Planted on: January 25, 2026

Recent growth on: January 30, 2026

My mom is really cool. She's always been a bit alternative and spiritually interested. Even when I was little, she was always focusing on self-improvement and feeling better. She's not a so-called "almond mom", but she has always been very focused on feeling good or feeling better.

In true spirit of her, I wanted to write down the things that stand by me the most.

Take rest

One of the most important things she taught us was to take rest. There was no limit on sleep and rest. We were never called lazy if we would sleep in - on the contrary, we would be encouraged to sleep well and to sleep in while we were growing up.

There was also a lot of room for time for ourselves. Everyone in our family was keen on withdrawing themselves and giving each other privacy. During dinner, we might have been a loud family, but otherwise there was a lot of peace and quiet. We wouldn't bother each other during these solo moments. We all had our own interests.

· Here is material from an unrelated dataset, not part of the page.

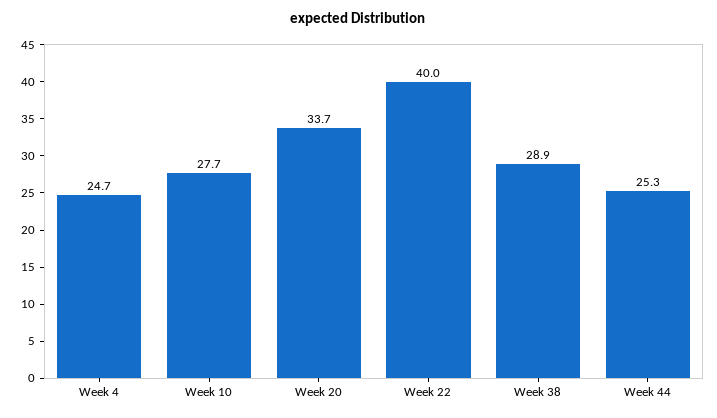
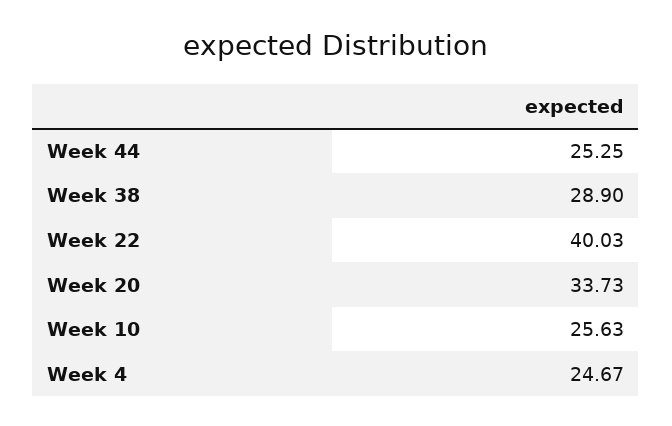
Week 10: 27.7 -> 25.63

My mom was also a big advocate of mental health days. Calling in sick was never a problem, because a few days of missing school could never weigh against our health. This was also the case for days when we weren't feeling right mentally. Maybe something had happened that made us feel sad or out of it. Sometimes there was also just a day where I woke up and everything felt a little bit too heavy. We would have to be serious about wanting to take some time off, but this was always okay. We were never seen as weak or "less" because of doing so.

On these mental health days we could choose whether we would want to spend the entire day on the couch or in bed, but my mom often offered to take me out to either the beach or the forest. We would make small-talk or have deep convo's, and spend a lot of time outside. Usually at the end of one of those days, I would feel so much better.

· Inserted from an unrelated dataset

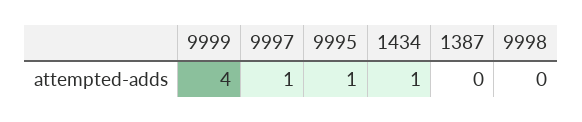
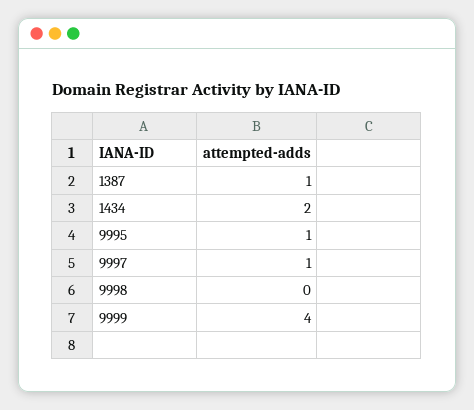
1434: 1 -> 2
1387: 0 -> 1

Know what's going in your mouth and get to know how your body feels

My mom spent a lot of time educating herself on food. She struggled with keeping up a healthy weight, and felt sometimes quite fragile because of that. She taught us about the importance of whole fats, and why for example eating full fat yoghurt would make you feel saturated for longer.

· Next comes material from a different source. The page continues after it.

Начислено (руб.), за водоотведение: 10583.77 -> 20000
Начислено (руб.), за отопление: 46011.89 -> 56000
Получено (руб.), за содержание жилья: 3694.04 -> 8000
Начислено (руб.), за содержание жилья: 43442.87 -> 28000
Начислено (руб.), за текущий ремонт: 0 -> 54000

I think we had quite a unique eating pattern for a regular family, because we would almost never eat fries or junk food. Not because they were not healthy, but because my parents did not enjoy them very much. They would prefer a Sunday roast over fast food any time.

However, this might seem like we would never eat "bad" stuff, but this was definitely not what it was like. My mom is a sweet tooth and there would always be candies in the house. There was no limit on eating these as well. But because we prioritized eating our main three meals of the day and truly listened to our feeling of hunger, we would never overeat on these candies or cookies. The latter is perhaps the most important, because we would talk a lot about how certain foods would make us feel. How some foods would make us feel sluggish was something that could be casually spoken of.

Talk it out

Unsure whether this could be classified as a wellness practice, but in terms of feeling good, there was a large emphasis on communication. There was a lot of space for arguments and discussions, but we shouldn't be mean about it. No belittling of each other. And whenever something didn't feel quite right, we would talk at great length about it with each other. We would regularly discuss our feelings, why people would do certain things, and get both sympathy and advice.

We are not the family to sweep things under the rug, and I carry this with me throughout every phase of my life. I feel things deeply, which is a good thing, but this makes me someone that has to talk about things in order to let go.